It has been six years since Paik Nam June, a pioneer of video art, died from a stroke on Jan. 29, 2006.
But the artist, who his wife Shigeko Kubota describes as “the pioneer who opened the door to 21st century art for young generations,” has never really left us.
His influence still prevails in the art world, inspiring many artists.
|Paik Nam June|
“Now many people appreciate his work. His art looked like low art because he broke TVs and turned them into junk in the old days. But they are actually high art, spiritually. I appreciate young people thanking Nam June’s philosophy and thinking,” said his wife Kubota at the press meeting on Paik’s 80th birthday special exhibition at the Nam June Paik Art Center in Gyeonggi Province held Thursday.
“Finally Nam June found a home 80 years after he was born in Seoul. Nam June’s life was like a gypsy’s life, travelling around the world, but now he has found a home,” said Kubota referring to the art center, which is holding an exhibition commemorating his life and work from July 20 to Jan. 20, 2013.
The retrospective will bring his major work from foreign museums.
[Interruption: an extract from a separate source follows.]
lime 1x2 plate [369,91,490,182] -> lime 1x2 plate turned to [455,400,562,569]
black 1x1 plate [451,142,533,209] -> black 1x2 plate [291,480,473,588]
It also features works by artists who share Park’s artistic goals.
“The exhibition sheds light on Paik’s philosophy that combines man, machine and nature,” said the exhibition curator Ahn Kyung-hwa.
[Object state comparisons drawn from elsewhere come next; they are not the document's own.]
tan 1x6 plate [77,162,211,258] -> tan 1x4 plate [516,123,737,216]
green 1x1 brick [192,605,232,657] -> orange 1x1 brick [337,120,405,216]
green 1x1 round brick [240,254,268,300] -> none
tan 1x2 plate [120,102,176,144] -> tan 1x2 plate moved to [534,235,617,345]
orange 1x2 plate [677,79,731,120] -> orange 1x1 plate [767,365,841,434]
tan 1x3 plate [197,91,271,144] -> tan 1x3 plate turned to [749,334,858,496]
Tilted “Nostalgia is an Extended Feedback,” based on his 1992 writing, the exhibition focuses on Paik’s philosophy that crosses the boundaries of man, machine and nature, and showcases works reflecting that philosophy.
“He was a sharp and focused thinker, always thinking ahead,” said Jochen Saueracker, Paik’s assistant for 25 years.
Paik used technology not as a mere instrument for art-making, but to navigate his thinking, using TV monitors and projectors.
The first floor of the exhibition features human-like forms that reflect his vision for communication between man, machine and nature, such as “The Rehabilitation of Genghis Kahn,” an assemblage of a TV set, a bicycle and other materials made into a human-like form, “Marco Polo,” a human-form robot riding a car, and “Happy Hoppi,” a depiction of a Native American wearing a glowing Indian headdress and holding a bow and arrow on a scooter.
The second floor displays Paik’s robot series, starting with “Robot K-456,” which was first displayed in New York in 1964.
Paik also brought back to life renowned historical figures ranging from Western figures such as Hippocrates, Descartes, Shubert, and Danton to Korea’s historical figures such as Queen Seondeok and noted Confucian scholar and politician Lee Yul-gok.
“Through a special performance featuring the ‘Robot-456,’ Paik tried to say machines cannot overcome life and death, which govern the lives of human beings. He made it walk around New York City freely with motor control and interact with the audience. At the end, he had it break upon being hit by a car,” said Ahn.
The exhibition offers an opportunity to see works of other artists who have been inspired by Paik or who share the pioneering artist’s vision.
Paik’s close friends Catherine Ikam and Louis Fleri’s installation “Fragments of an Archetype” reinterprets Leonardo da Vinci’s “Vitruvian Man” using TV monitors reassembled into a huge installation work divided into sixteen parts showing parts of the human body.
Olafur Eliasson invites the audience to become part of the work, reflecting efforts Paik made toward interaction between artwork and audience. The audience will find their reflections divided into several pieces and find them becoming big or small according to their distance from the projector.
The 80th birthday special exhibition includes lectures and education programs throughout the exhibition period.
|“Apple Tree” by Paik Nam June (Nam June Paik Art Center)|
|“Merce by Merce” by Paik Nam June will be played on the Seoul Square Media Canvas. (Nam June Paik Art Center)|
Foreign and Korean art experts will hold a symposium on Oct. 12 to discuss Paik’s vision and his art within the framework of cybernetics, which formed the core thinking of Paik’s works.
Paik’s works are also on view on a grand scale at the Seoul Square Media Canvas until Aug. 20, which will play Paik’s videos on its big screen including “Hand and Face,” “Video Synthesizer” and “Merce by Merce by Paik.”
Admission is 4,000 won for adults and 2,000 won for students.
The exhibition is closed every second and fourth Monday of the month.